## Votre consigne:
Recopiez intégralement, s'il vous plaît, l'extrait ci-dessous sur la musique monodique et polyphonique, sans en modifier un seul mot.

## Extrait du document:
-*-*-
Or, il va de soi que l'origine géographique, la position historique
et l'appartenance à un certain type de répertoire sont autant
de critères qui déterminent des réalités musicales
tout à fait diverses. Il en va donc de même pour les différentes
notations musicales.
Une première distinction importante pour la description d'un phénomène
sonore, et parallèlement pour la notation qui le codifie, est le
nombre de parties. Deux grandes catégories découlent de
cette distinction: la musique monodique et la musique polyphonique.
La musique monodique inclut divers répertoires: la musique grecque
antique, le chant grégorien, les séquences et les hymnes
latines, les laudes italiennes, les cantigas espagnoles, la musique des
trouvères et troubadours, des Minnesingers et Meistersingers, la
musique des liturgies russe et byzantine, ainsi que le répertoire
de la musique orientale et extra-européenne.
Bien que certains liens unissent ces deux catégories, la musique
monodique et la musique polyphonique obéissent à deux traditions
qui se démarquent clairement l'une de l'autre. De même, leurs
notations respectives suivent deux évolutions différentes.
La disposition des symboles musicaux est un premier élément
révélateur de cette cloison entre musique monodique et polyphonique.
-*-*-
## Section des données:
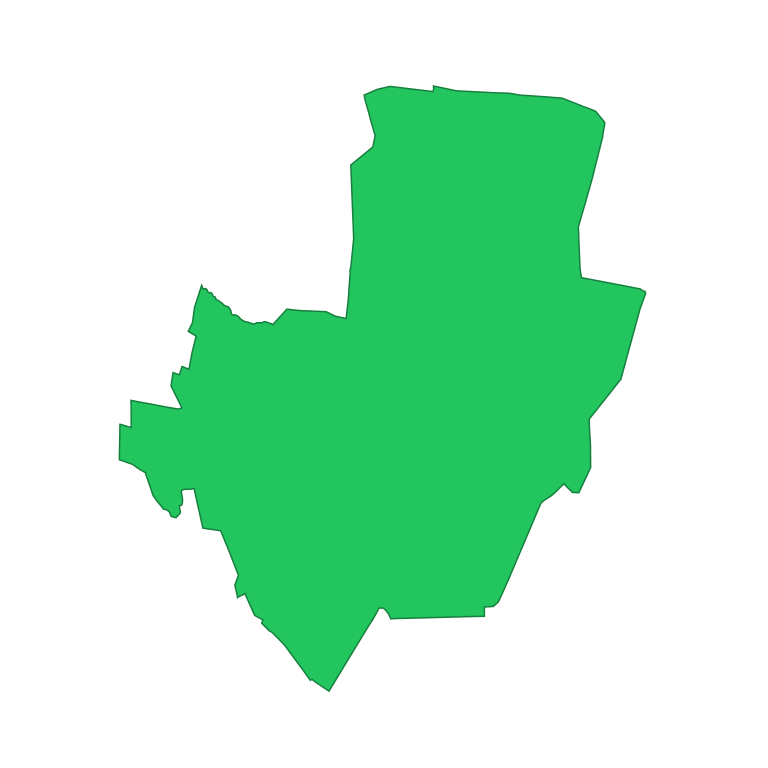 Preiļi, Preilu, Latvia, rotated 79°
{"feature_id": "27541924B35723190780065", "entity_name": "Preiļi", "entity_type": "district", "adm_level": 2, "iso_a3": "LVA", "parent_name": "Latvia", "parent_adm1": "Preilu", "projection": "natural_earth1", "projection_center": [26.72, 56.291], "detail": "fine", "context": "isolated", "style": "filled", "palette": "green", "viewbox_px": 768, "rotation_deg": 79, "n_neighbors": 0, "source": "geoboundaries", "source_scale": "gbopen_adm2", "svg_char_len": 4151}
<svg xmlns="http://www.w3.org/2000/svg" viewBox="0 0 768 768"><g transform="rotate(79 384 384)"><path d="M342.6,110.3L342.7,111.3L339.6,114.3L334.5,126.9L317.3,169.9L308.8,169.6L284.0,165.9L278.2,165.0L277.0,164.8L266.7,163.2L243.8,151.4L221.8,140.3L182.5,121.9L180.9,121.6L171.2,117.8L170.7,117.7L170.4,117.6L170.2,117.6L169.6,117.6L169.1,117.7L168.8,117.7L168.3,117.9L168.0,118.1L159.7,122.6L157.8,123.6L157.0,124.1L156.7,124.3L156.5,124.5L156.4,124.6L156.3,124.8L156.2,124.9L156.1,125.1L151.7,131.9L149.8,135.2L148.1,137.7L147.9,138.1L147.6,138.6L146.5,140.3L143.9,144.4L140.2,150.2L139.5,151.2L139.2,151.7L137.7,154.2L137.5,154.4L137.4,154.5L133.1,170.0L126.2,195.8L122.7,204.9L122.1,207.3L119.7,218.0L111.2,252.3L110.1,256.7L101.4,277.5L100.8,278.5L104.1,279.1L106.3,280.1L93.0,321.5L93.5,334.5L96.6,348.4L102.0,348.3L102.4,348.3L109.2,347.7L115.0,347.2L122.9,346.7L138.3,345.3L140.1,346.0L142.0,346.7L149.2,349.8L162.7,374.8L235.4,386.0L253.5,391.4L261.3,393.7L265.1,395.2L265.5,395.6L266.1,395.7L269.2,396.2L275.1,397.8L280.3,399.2L286.6,400.9L288.6,401.4L294.0,402.9L295.4,403.3L297.3,403.9L305.5,406.5L312.5,408.7L312.4,409.0L308.2,418.7L308.1,418.9L302.0,427.0L295.6,453.6L292.0,465.1L303.9,481.0L304.0,481.2L304.7,481.6L304.3,482.0L303.3,483.1L302.3,485.1L301.5,486.2L300.6,487.8L300.1,489.1L299.9,489.7L300.4,491.1L300.6,492.3L300.3,493.7L299.8,496.1L299.6,497.4L300.1,498.7L300.3,499.3L300.3,499.8L300.1,500.5L298.7,503.7L297.9,504.7L297.2,506.1L296.7,507.7L295.4,509.7L293.9,511.3L292.8,512.4L291.6,513.0L289.8,514.3L288.3,515.9L287.7,517.1L287.6,518.2L287.5,518.6L287.5,519.3L287.2,519.8L286.7,520.1L286.5,520.4L285.5,520.2L284.8,520.4L283.1,520.3L281.4,520.7L281.3,520.8L280.0,521.4L278.9,521.9L278.2,522.6L277.6,524.1L276.2,525.8L275.7,526.4L273.9,527.4L272.6,528.7L272.0,529.2L271.1,530.1L270.0,531.1L269.4,532.3L268.8,532.9L266.8,532.9L266.1,533.5L265.8,534.3L265.4,534.9L262.5,535.5L261.3,536.4L261.1,537.2L261.3,538.1L260.7,538.7L260.1,539.3L258.9,539.5L257.9,539.7L256.8,540.5L256.2,541.3L256.1,542.0L256.4,542.8L256.2,543.3L255.7,543.7L255.1,543.8L253.7,543.8L252.4,544.2L272.5,555.3L287.4,560.4L295.0,566.1L301.1,559.3L317.0,566.6L332.3,572.6L328.3,578.9L335.9,583.1L332.6,588.9L345.2,593.4L357.0,590.2L368.8,586.9L369.4,590.6L364.9,602.6L362.5,608.5L360.2,614.2L358.0,619.8L355.2,627.1L352.8,633.0L351.8,635.5L357.3,636.4L377.3,640.2L378.5,640.4L376.8,643.8L373.6,649.8L373.2,650.9L375.3,651.3L401.4,656.9L403.9,657.4L407.9,658.2L414.9,646.2L421.7,639.6L425.1,635.6L425.7,635.0L427.3,635.0L438.6,633.4L449.6,631.9L455.7,629.1L456.1,628.9L460.6,626.4L464.7,624.4L465.5,622.7L466.0,621.4L467.3,620.2L468.9,619.0L472.3,618.4L473.3,618.2L473.6,617.7L474.0,616.9L475.5,613.7L474.8,612.8L473.0,610.1L471.9,608.9L471.6,608.6L470.8,608.4L466.2,608.2L464.5,608.0L464.2,607.5L464.2,606.9L464.5,606.3L464.2,605.7L462.8,604.8L460.3,604.1L458.0,603.7L454.5,603.6L451.4,603.6L450.5,603.2L449.7,602.3L449.3,600.7L449.4,598.9L449.5,598.5L450.1,595.7L450.3,594.1L450.4,592.2L450.3,590.3L451.2,590.3L462.8,590.1L474.9,589.7L475.9,589.7L490.9,589.3L495.3,576.8L496.9,572.3L517.4,568.2L544.0,563.4L552.9,568.8L563.9,568.4L565.7,568.5L565.5,568.1L565.2,567.3L565.0,566.8L564.8,566.2L564.7,565.8L564.6,565.3L564.5,564.8L564.3,564.1L564.2,563.3L564.0,562.8L564.0,562.5L563.8,562.1L563.6,561.6L563.1,560.5L565.9,559.9L586.5,555.1L589.5,551.5L592.4,547.9L595.5,549.7L604.2,543.9L606.6,541.1L621.2,531.5L640.8,522.2L646.4,519.5L649.4,518.1L660.8,512.9L660.2,511.0L663.4,508.3L675.0,496.6L637.1,462.2L617.3,444.1L613.5,440.3L603.0,431.5L603.9,427.4L606.8,425.2L610.7,423.4L615.9,422.2L616.2,418.8L621.1,389.8L628.1,347.7L630.8,331.7L631.2,329.8L622.1,328.0L623.2,319.1L619.7,313.3L613.1,308.5L612.4,308.0L600.0,299.3L561.9,273.6L539.1,258.2L530.8,252.6L528.8,249.0L525.6,241.0L522.8,236.3L516.6,227.0L516.3,226.5L523.2,221.9L526.4,219.7L527.9,213.5L508.1,199.0L505.4,197.1L482.9,192.9L464.6,190.5L457.5,189.2L443.5,172.7L439.2,167.7L434.6,162.3L430.6,157.7L424.6,150.7L422.9,149.8L412.4,144.6L405.8,141.4L397.6,137.3L383.2,130.2L378.6,127.9L361.5,119.5L358.9,118.2L344.9,109.8L342.6,110.3Z" fill="#22c55e" stroke="#15803d" stroke-width="1.5"/></g></svg>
-*-*-
## Résultat de l'exercice:
Or, il va de soi que l'origine géographique, la position historique
et l'appartenance à un certain type de répertoire sont autant
de critères qui déterminent des réalités musicales
tout à fait diverses. Il en va donc de même pour les différentes
notations musicales.
Une première distinction importante pour la description d'un phénomène
sonore, et parallèlement pour la notation qui le codifie, est le
nombre de parties. Deux grandes catégories découlent de
cette distinction: la musique monodique et la musique polyphonique.
La musique monodique inclut divers répertoires: la musique grecque
antique, le chant grégorien, les séquences et les hymnes
latines, les laudes italiennes, les cantigas espagnoles, la musique des
trouvères et troubadours, des Minnesingers et Meistersingers, la
musique des liturgies russe et byzantine, ainsi que le répertoire
de la musique orientale et extra-européenne.
Bien que certains liens unissent ces deux catégories, la musique
monodique et la musique polyphonique obéissent à deux traditions
qui se démarquent clairement l'une de l'autre. De même, leurs
notations respectives suivent deux évolutions différentes.
La disposition des symboles musicaux est un premier élément
révélateur de cette cloison entre musique monodique et polyphonique.